Komitmen untuk menghadirkan tembakau berkualitas terbaik selalu penuh tantangan. Pada dekade - dekade awal berdirinya, perusahaan menghadapi banyak kendala, termasuk krisis keuangan Indonesia pada tahun 1998. Namun, berkat ketahanan, dedikasi, dan inovasi yang berkelanjutan, Putera Djaja Widjaja bertahan dan muncul sebagai salah satu produsen tembakau shag terkemuka di Indonesia.
Kini kami terus dikenal melalui merek andalan “Tembakau 87”, yang dipercaya oleh konsumen karena kualitasnya yang konsisten dan karakternya yang khas. Kami juga merangkul generasi perokok muda dengan merek “Rollnow”, menawarkan rasa segar dan cita rasa inovatif.
Putera Djaja Widjaja berawal dari rasa hormat kami terhadap tradisi pembuatan tembakau shag yang dipadukan dengan teknologi produksi modern. Kami dengan cermat memilih hanya daun tembakau terbaik dari berbagai daerah untuk menciptakan racikan tembakau shag yang sempurna.
Tembakau pilihan ini terdiri dari daun-daun yang dikeringkan dengan metode Tembakau Asapan, Tembakau Hang, dan Tembakau Virginia, sehingga menghasilkan karakter yang khas dan sensasi merokok yang berkualitas tinggi dan konsisten.
Bagi kami, produksi tembakau shag bukan sekadar proses industri—melainkan sebuah karya seni dan tradisi. Dengan kesabaran dan dedikasi, daun tembakau difermentasi dan disimpan selama beberapa tahun sebelum diproses.
Metode yang telah teruji waktu ini memastikan produk premium dengan kualitas terbaik. Disempurnakan dengan cita rasa khas Putera Djaja Widjaja, setiap produk menghadirkan pengalaman merokok yang autentik dan tak terlupakan.
Putera Djaja Widjaja selalu berkomitmen untuk menjamin kesejahteraan karyawan kami dan memberikan dampak positif bagi masyarakat lokal. Mayoritas tenaga kerja kami direkrut dari daerah sekitar, yang mencerminkan kontribusi kami untuk meningkatkan kemakmuran dan pertumbuhan ekonomi.

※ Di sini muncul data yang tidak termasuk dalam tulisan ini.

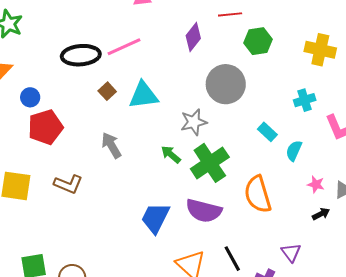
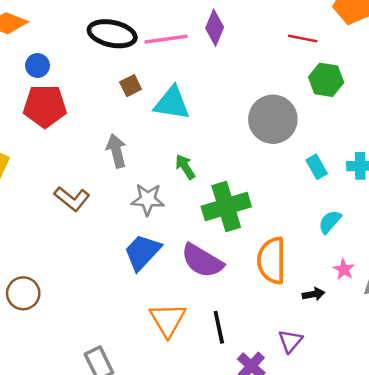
purple diamond: (193, 37) -> (215, 28), moved, turned -32
gray star: (194, 122) -> (148, 199), moved
cyan rectangle: (267, 132) -> (317, 167), moved
green arrow: (171, 154) -> (185, 167), moved
brown L-shape: (68, 184) -> (72, 199), moved
black arrow: (321, 214) -> (313, 294), moved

Kami sangat yakin bahwa tenaga kerja yang sejahtera dan masyarakat yang berkembang akan menghasilkan dampak positif yang berkelanjutan, sehingga menjamin keberlanjutan industri tembakau Indonesia, baik saat ini maupun untuk generasi mendatang.
KOMBINASI CARA LAMA
DAN TEKNIK
PRODUKSI MODERN
Kami telah mendistribusikan produk tembakau kami ke berbagai daerah di Indonesia. Di Sumatra, tembakau linting tangan tetap menjadi pilihan utama bagi banyak pengguna tembakau. Di Sulawesi, pasarnya berkembang pesat, memenuhi selera dan permintaan yang beragam.
Sementara itu di Kalimantan, Jawa, Maluku dan Papua, semakin banyak orang yang menemukan dan menghargai tembakau shag berkualitas tinggi.
Kami percaya bahwa setiap tembakau memiliki cita rasa, kisah, dan nilai. Kami ingin kisah itu menyebar lebih luas lagi.
Putera Djaja Widjaja, didirikan pada tahun 1970, adalah salah satu produsen tembakau shag terkemuka di Indonesia, terkenal dengan merek andalannya Tembakau Shag 87, menggabungkan tradisi dan teknik modern untuk menghasilkan produk tembakau berkualitas premium yang dipercaya oleh konsumen setia.